For the Supreme Court is one of the great lagging indicators of U.S. politics. It mirrors the politics of yesterday, not tomorrow. At its most lopsided--a fair description for today’s overwhelming conservative coloration--the court reflects the entrenched ideological viewpoint that has already enjoyed 20-30 years of White House power. The result, apparent in the watershed confrontations around 1800, 1828, 1860, 1932 and 1968, is that the court becomes a controversial bulwark of fading politics and insistences just as a new set is beginning to emerge.

While this may not matter in 1992, it certainly should by 1996--presumably to the benefit of the Democrats. Over the next few years, a conservative court will crunch the permissive sociology and criminology that has nurtured public distrust of Democrats. The battle will then move on and the spotlight will focus instead on conservative excesses. Abortion is almost certain to be a centerpiece, and women will certainly be mobilized.

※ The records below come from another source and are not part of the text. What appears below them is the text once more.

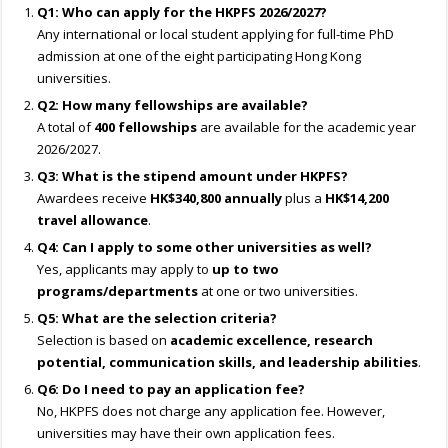
Q1: Who can apply for the HKPFS 2026/2027?
Any international or local student applying for full-time PhD
admission at one of the eight participating Hong Kong
universities.
Q2: How many fellowships are available?
A total of
400 fellowships
are available for the academic year
2026/2027.
Q3: What is the stipend amount under HKPFS?
Awardees receive
HK$340,800 annually
plus a
HK$14,200
travel allowance
.
Q4: Can I apply to some other universities as well?
Yes, applicants may apply to
up to two
programs/departments
at one or two universities.
Q5: What are the selection criteria?
Selection is based on
academic excellence, research
potential, communication skills, and leadership abilities
.
Q6: Do I need to pay an application fee?
No, HKPFS does not charge any application fee. However,
universities may have their own application fees.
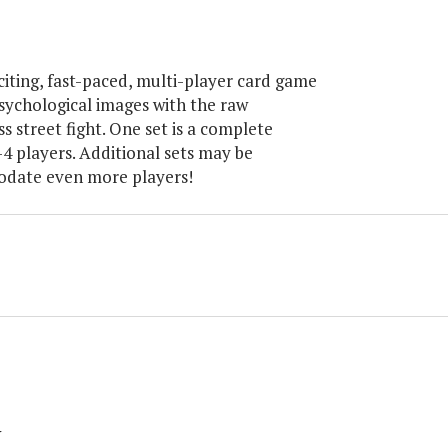
iting, fast-paced, multi-player card game
sychological images with the raw
s street fight. One set is a complete
4 players. Additional sets may be
date even more players!
y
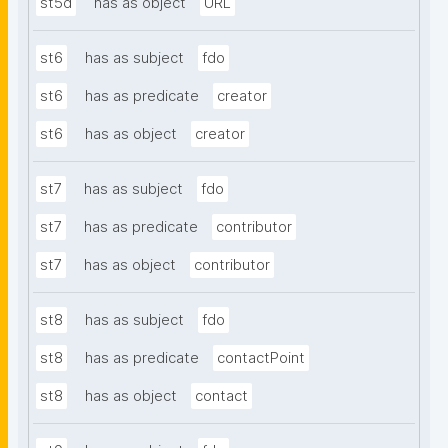
st5d
has as object
URL
st6
has as subject
fdo
st6
has as predicate
creator
st6
has as object
creator
st7
has as subject
fdo
st7
has as predicate
contributor
st7
has as object
contributor
st8
has as subject
fdo
st8
has as predicate
contactPoint
st8
has as object
contact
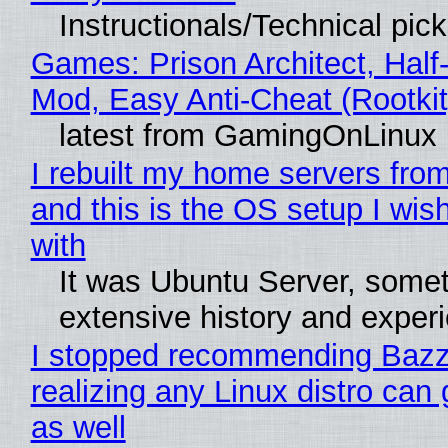
Instructionals/Technical pic
Games: Prison Architect, Half-
Mod, Easy Anti-Cheat (Rootkit
latest from GamingOnLinux
I rebuilt my home servers from
and this is the OS setup I wish
with
It was Ubuntu Server, somet
extensive history and exper
I stopped recommending Bazzi
realizing any Linux distro can
as well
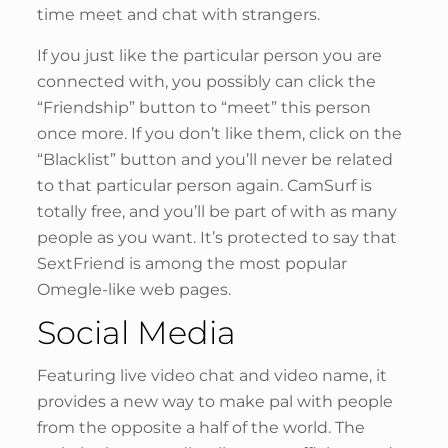
time meet and chat with strangers.
If you just like the particular person you are
connected with, you possibly can click the
“Friendship” button to “meet” this person
once more. If you don’t like them, click on the
“Blacklist” button and you’ll never be related
to that particular person again. CamSurf is
totally free, and you’ll be part of with as many
people as you want. It’s protected to say that
SextFriend is among the most popular
Omegle-like web pages.
Social Media
Featuring live video chat and video name, it
provides a new way to make pal with people
from the opposite a half of the world. The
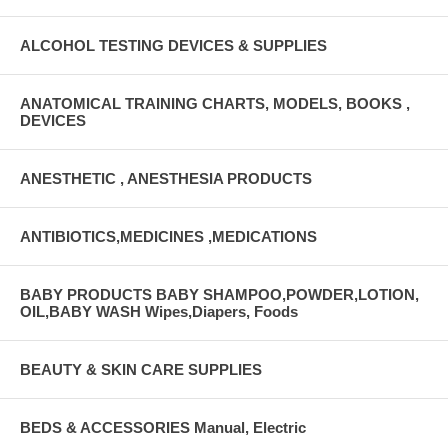
ALCOHOL TESTING DEVICES & SUPPLIES
ANATOMICAL TRAINING CHARTS, MODELS, BOOKS ,
DEVICES
ANESTHETIC , ANESTHESIA PRODUCTS
ANTIBIOTICS,MEDICINES ,MEDICATIONS
BABY PRODUCTS BABY SHAMPOO,POWDER,LOTION,
OIL,BABY WASH Wipes,Diapers, Foods
BEAUTY & SKIN CARE SUPPLIES
BEDS & ACCESSORIES Manual, Electric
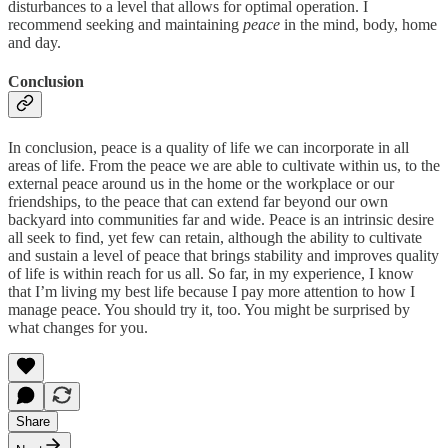
disturbances to a level that allows for optimal operation. I
recommend seeking and maintaining
peace
in the mind, body, home
and day.
Conclusion
In conclusion, peace is a quality of life we can incorporate in all
areas of life. From the peace we are able to cultivate within us, to the
external peace around us in the home or the workplace or our
friendships, to the peace that can extend far beyond our own
backyard into communities far and wide. Peace is an intrinsic desire
all seek to find, yet few can retain, although the ability to cultivate
and sustain a level of peace that brings stability and improves quality
of life is within reach for us all. So far, in my experience, I know
that I’m living my best life because I pay more attention to how I
manage peace. You should try it, too. You might be surprised by
what changes for you.
Share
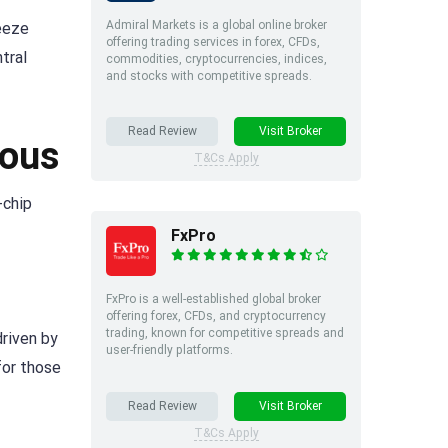
Admiral Markets is a global online broker
reeze
offering trading services in forex, CFDs,
tral
commodities, cryptocurrencies, indices,
and stocks with competitive spreads.
Read Review
Visit Broker
ious
T&Cs Apply
-chip
FxPro
FxPro is a well-established global broker
offering forex, CFDs, and cryptocurrency
trading, known for competitive spreads and
driven by
user-friendly platforms.
for those
Read Review
Visit Broker
T&Cs Apply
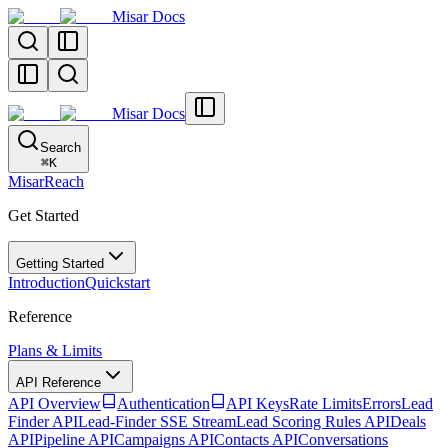
Misar Docs
Misar Docs
Search
⌘
K
MisarReach
Get Started
Getting Started
Introduction
Quickstart
Reference
Plans & Limits
API Reference
API Overview
Authentication
API Keys
Rate Limits
Errors
Lead
Finder API
Lead-Finder SSE Stream
Lead Scoring Rules API
Deals
API
Pipeline API
Campaigns API
Contacts API
Conversations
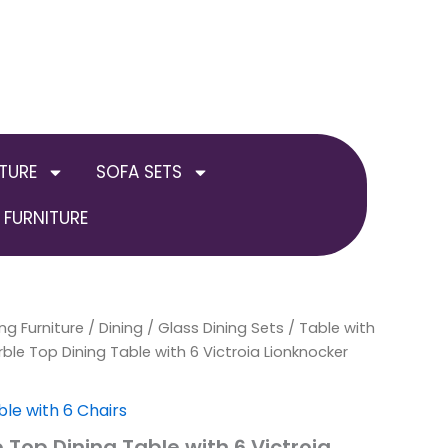
TURE
SOFA SETS
FURNITURE
ng Furniture
al
Current
Price
/
Dining
/
Glass Dining Sets
/
Table with
ble Top Dining Table with 6 Victroia Lionknocker
price
range:
is:
£699.00
ble with 6 Chairs
 Top Dining Table with 6 Victroia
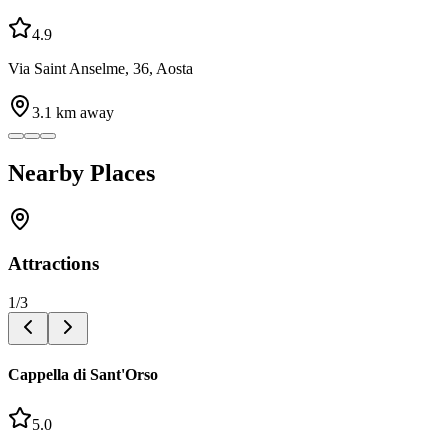
4.9
Via Saint Anselme, 36, Aosta
3.1
km away
Nearby Places
Attractions
1
/
3
Cappella di Sant'Orso
5.0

Whatever happens to the economy, these would all be reasons for Republicans to worry: a too conservative Supreme Court provoking centrist swing voters; a political movement of angry women, and Duke leading “Bubba” voters out of the GOP presidential coalition barely a generation after they came in.

On the other hand, even if the Republicans do face their first serious, divisive threat from the right, there’s still another question: Can the Democrats emerge from the mummy of American liberalism to take advantage of the opportunity?